Es que es muy difícil poner de acuerdo a la rigidez terminante de las matemáticas con el relativismo político de los partidos de izquierda. La llamada izquierda funciona en base a dogmas en que abundan las indefiniciones de los principales términos, como el de “Democracia”, el de “Pueblo” o el de “Amigos o Enemigos”.
Cuando un ministro choca con la fría inmovilidad de las cifras, siempre sale derrotado y lo más que puede aspirar es a que sus seguidores se demoren en descubrir sus malabarismos numéricos.
Para esos ministros, dos y dos no son siempre cuatro, sino que pueden ser cero o uno o cuatro o veintidós, dependiendo de una pequeña señal entremedio de ambos números, la que es relativamente fácil confundir y tergiversar. Pero ocurre que ese ministro no está consciente de que el dos y dos son cuatro siempre y en cualquier espacio y tiempo y que no es sólo una afirmación, sino que es un postulado de aquellos sobre los que está construido el universo entero.

> Material de origen
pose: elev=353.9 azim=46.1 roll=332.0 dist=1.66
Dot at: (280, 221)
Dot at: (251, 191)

> Qué se pide
Transcribe sin cambios el extracto sobre las matemáticas y la política desde "Cuando un ministro" hasta "sus malabarismos numéricos.". Las líneas no tienen ningún papel en esto.

> Solución del problema
Cuando un ministro choca con la fría inmovilidad de las cifras, siempre sale derrotado y lo más que puede aspirar es a que sus seguidores se demoren en descubrir sus malabarismos numéricos.